Tuesday, September 21, 2010
Nunavik: le nombre d'enfants en détresse reste élevé
Entre 2006 et 2009, les signalements d'enfants en danger ont carrément explosé. Le nombre de cas a augmenté de 110% dans les villages de la baie d'Hudson, et de 57% du côté de la baie d'Ungava.
Photo: Agnès Gruda, La Presse
Les services pour les enfants en difficulté s'améliorent à pas de tortue dans le Grand Nord québécois. Mais les progrès restent extrêmement précaires, et les statistiques sur la réalité des jeunes Inuits donnent froid dans le dos.
Agnès Gruda
La Presse
Trois ans après avoir publié un rapport accablant sur la situation des enfants du Nunavik, la Commission des droits de la personne et de la jeunesse a dressé, hier, le bilan du chemin parcouru.
Ce qui en ressort, en gros, c'est que si les services sociaux sont mieux organisés, la proportion d'enfants en détresse reste ahurissante. Ainsi, 30% des jeunes Inuits de moins de 18 ans font l'objet d'un signalement à la Direction de protection de la jeunesse. C'est six fois plus que dans le reste du Québec.

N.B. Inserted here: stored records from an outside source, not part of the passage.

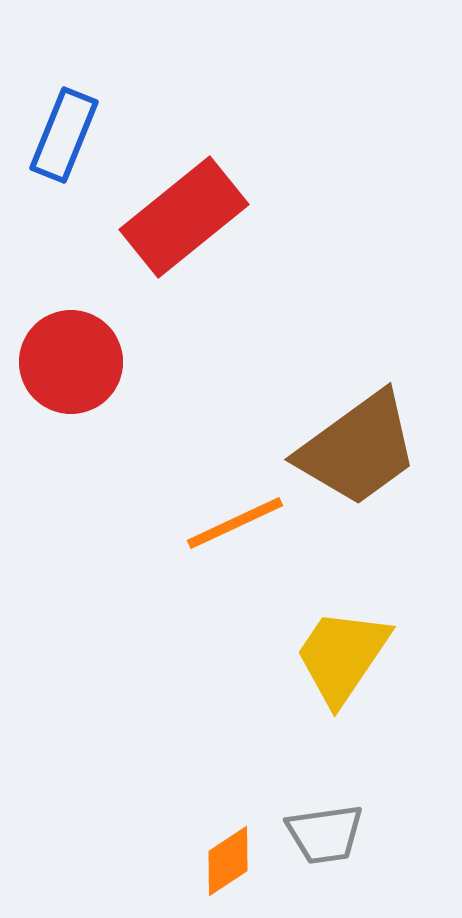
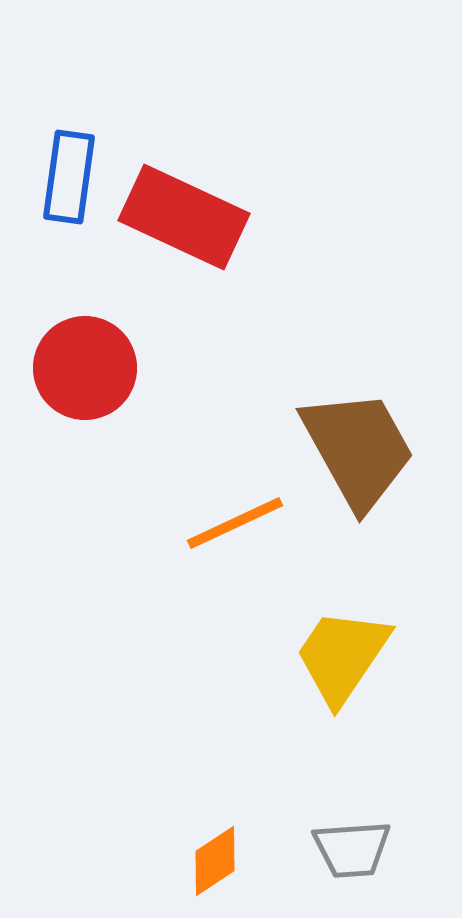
blue rectangle: moved 5 px right, 42 px down; rotated 14 degrees counterclockwise
red rectangle: rotated 64 degrees clockwise
red circle: moved 14 px right, 6 px down
brown trapezoid: rotated 83 degrees counterclockwise
gray trapezoid: moved 27 px right, 15 px down; rotated 4 degrees clockwise
orange diamond: moved 13 px left
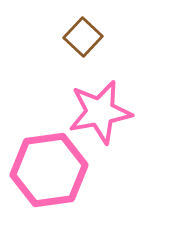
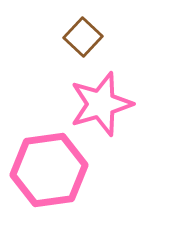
pink star: moved 1 px right, 8 px up; rotated 6 degrees counterclockwise
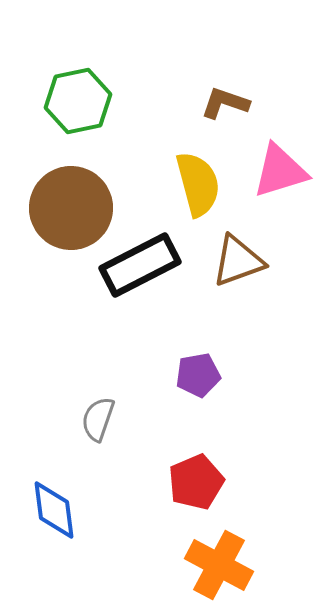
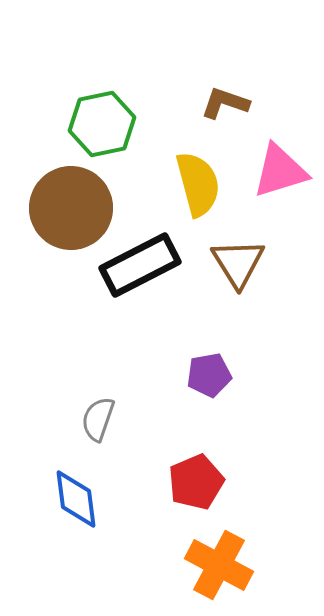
green hexagon: moved 24 px right, 23 px down
brown triangle: moved 2 px down; rotated 42 degrees counterclockwise
purple pentagon: moved 11 px right
blue diamond: moved 22 px right, 11 px up
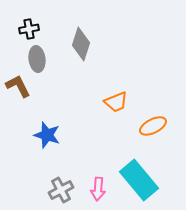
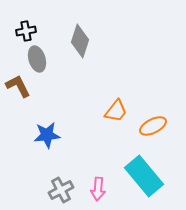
black cross: moved 3 px left, 2 px down
gray diamond: moved 1 px left, 3 px up
gray ellipse: rotated 10 degrees counterclockwise
orange trapezoid: moved 9 px down; rotated 30 degrees counterclockwise
blue star: rotated 24 degrees counterclockwise
cyan rectangle: moved 5 px right, 4 px up
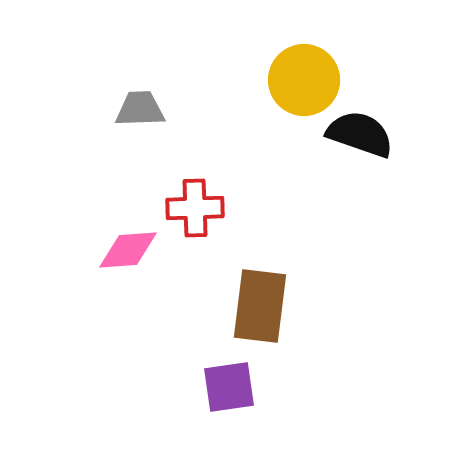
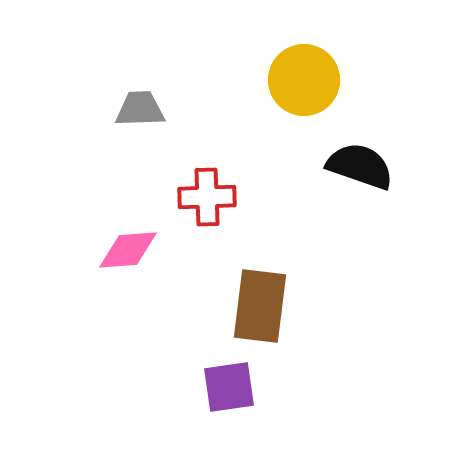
black semicircle: moved 32 px down
red cross: moved 12 px right, 11 px up
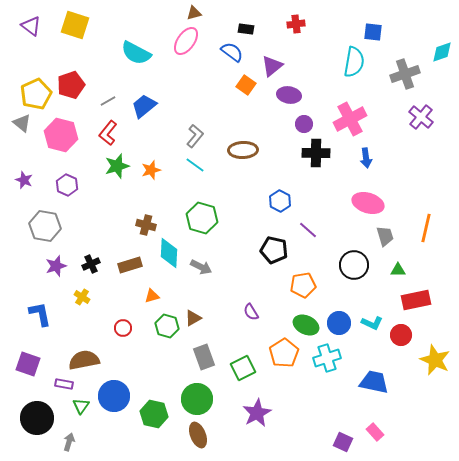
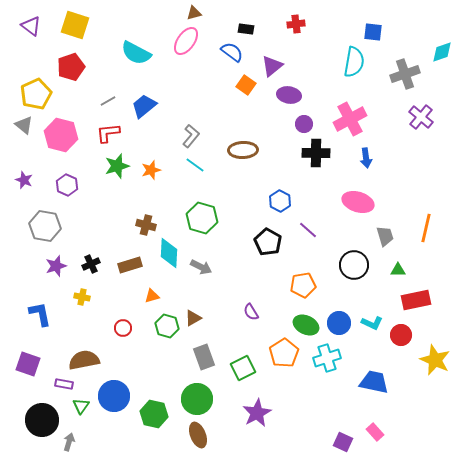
red pentagon at (71, 85): moved 18 px up
gray triangle at (22, 123): moved 2 px right, 2 px down
red L-shape at (108, 133): rotated 45 degrees clockwise
gray L-shape at (195, 136): moved 4 px left
pink ellipse at (368, 203): moved 10 px left, 1 px up
black pentagon at (274, 250): moved 6 px left, 8 px up; rotated 16 degrees clockwise
yellow cross at (82, 297): rotated 21 degrees counterclockwise
black circle at (37, 418): moved 5 px right, 2 px down
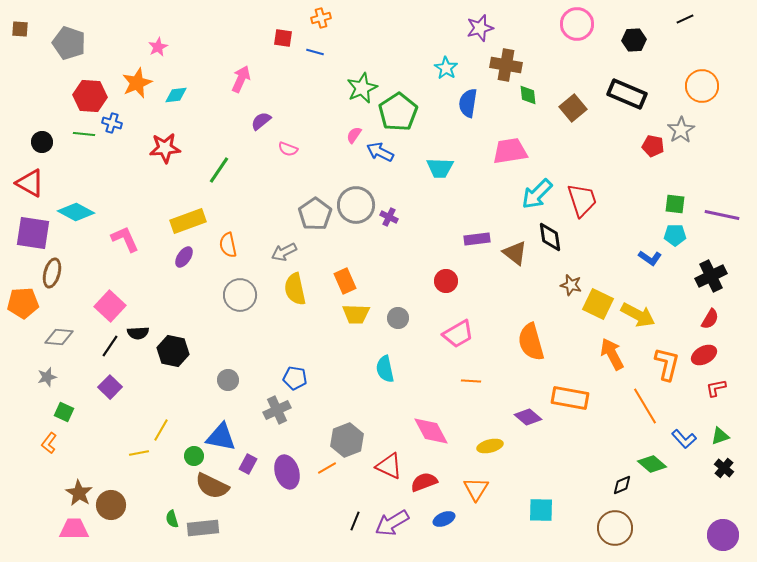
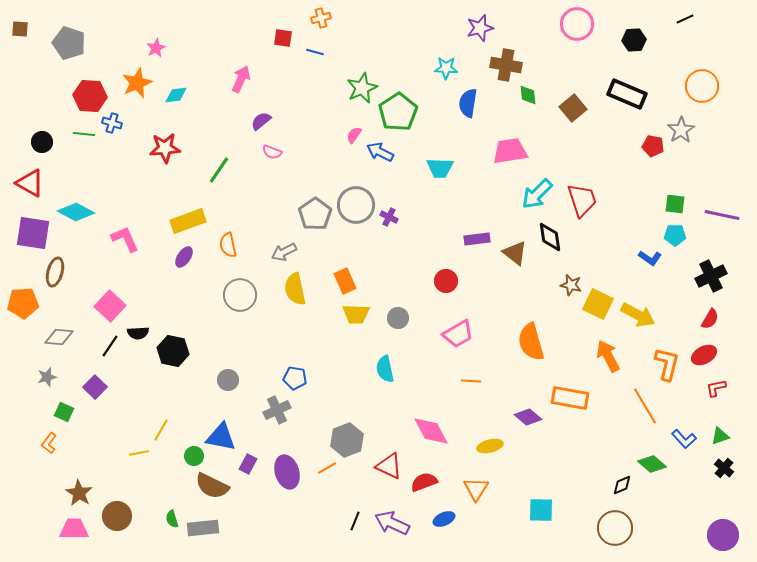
pink star at (158, 47): moved 2 px left, 1 px down
cyan star at (446, 68): rotated 30 degrees counterclockwise
pink semicircle at (288, 149): moved 16 px left, 3 px down
brown ellipse at (52, 273): moved 3 px right, 1 px up
orange arrow at (612, 354): moved 4 px left, 2 px down
purple square at (110, 387): moved 15 px left
brown circle at (111, 505): moved 6 px right, 11 px down
purple arrow at (392, 523): rotated 56 degrees clockwise
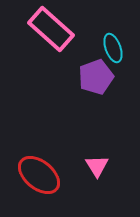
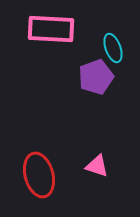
pink rectangle: rotated 39 degrees counterclockwise
pink triangle: rotated 40 degrees counterclockwise
red ellipse: rotated 36 degrees clockwise
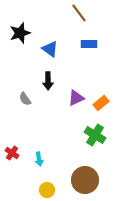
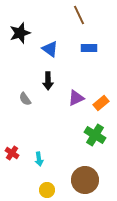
brown line: moved 2 px down; rotated 12 degrees clockwise
blue rectangle: moved 4 px down
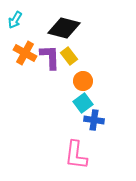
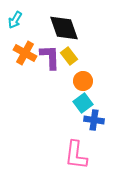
black diamond: rotated 56 degrees clockwise
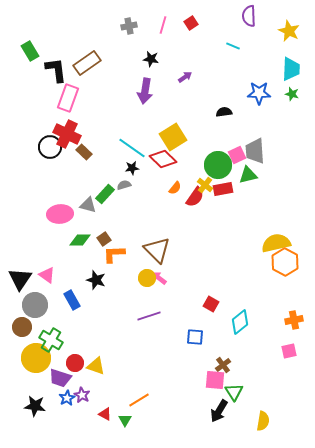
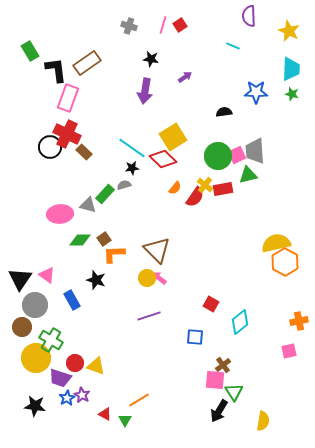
red square at (191, 23): moved 11 px left, 2 px down
gray cross at (129, 26): rotated 28 degrees clockwise
blue star at (259, 93): moved 3 px left, 1 px up
green circle at (218, 165): moved 9 px up
orange cross at (294, 320): moved 5 px right, 1 px down
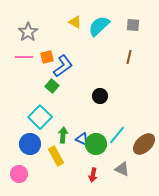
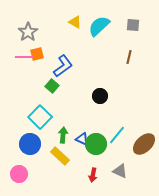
orange square: moved 10 px left, 3 px up
yellow rectangle: moved 4 px right; rotated 18 degrees counterclockwise
gray triangle: moved 2 px left, 2 px down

Cette année, la DPJ a retenu 1341 signalements, ce qui représente plus de 23% de tous les enfants et adolescents du Grand Nord québécois. En d'autres mots, près d'un jeune Inuit sur quatre vit une situation de détresse suffisamment aiguë pour avoir besoin de protection.
Entre 2006 et 2009, les signalements d'enfants en danger ont carrément explosé. Le nombre de cas a augmenté de 110% dans les villages de la baie d'Hudson, et de 57% du côté de la baie d'Ungava.
Cette tendance ne constitue pas nécessairement une mauvaise nouvelle. Elle signifie que la Loi sur la protection de la jeunesse est maintenant appliquée au Nunavik, ce qui n'était pas le cas il y a trois ans, fait valoir la vice-présidente de la Commission, Sylvie Godin.
N'empêche: dans son rapport, la Commission écrit: «La situation des enfants du Nunavik demeure encore aujourd'hui très alarmante, car la détresse sociale semble s'intensifier.» Et dans certains villages du Grand Nord, le tissu social s'est carrément dégradé depuis trois ans.
«Notre bilan peut paraître timide», reconnaît Sylvie Godin, qui souligne toutefois que le Nunavik part de loin. Et qu'il n'était pas évident d'implanter un modèle d'intervention étranger à la culture inuit.
Déception
«Je suis très déçu de constater que la situation ne s'est pas améliorée autant que nous l'aurions souhaité», dit Pita Ataami, président de la Société Makivik, responsable du développement du Nunavik. Selon lui, un grand pas a cependant été franchi dans les dernières années: les mauvais traitements dont souffrent les enfants du Nunavik ne constituent plus un tabou. «Les gens commencent à en parler, nous reconnaissons maintenant que nous avons un problème, que certains parents négligent leurs enfants», dit-il.
Dans son bilan, la Commission des droits de la personne et des droits de la jeunesse revient sur les 21 recommandations qu'elle a formulées il y a trois ans. Plusieurs d'entre elles ont été suivies, du moins en partie. Mais sur certains points, rien n'a bougé.
Ainsi, les problèmes de recrutement restent aigus dans le Grand Nord. Un intense rattrapage a permis de pourvoir tous les postes à la DPJ du côté de la baie d'Ungava. Ce n'est pas le cas du côté de la baie d'Hudson, où le tiers des postes n'étaient pas comblés. Cela force les employés à faire de nombreuses heures supplémentaires, ce qui contribue au surmenage et à l'incessant roulement du personnel.
Le rapport reproche au gouvernement du Québec de ne pas avoir amélioré les conditions de travail des employés qui font le choix de travailler dans le Grand Nord. Mais depuis la rédaction du rapport, Québec a annoncé un investissement supplémentaire de 280 millions de dollars qui devrait améliorer le taux de rétention du personnel au Nunavik, se réjouit Sylvie Godin.
En revanche, la situation des familles d'accueil est toujours extrêmement instable. Les adoptions traditionnelles ne sont toujours pas évaluées mais, surtout, la pénurie de logements exacerbe tous les autres problèmes sociaux. Or, sur ce point, rien n'a bougé, déplore Mme Godin, selon qui la situation du Grand Nord exige que l'on reste «en mode urgence.»
Avec ce bilan, la Commission termine son intervention au Nunavik - même si elle se réserve le droit de se pencher ponctuellement sur les problèmes du Grand Nord. «Nous sommes prêts à prendre nos responsabilités», assure Pita Ataami.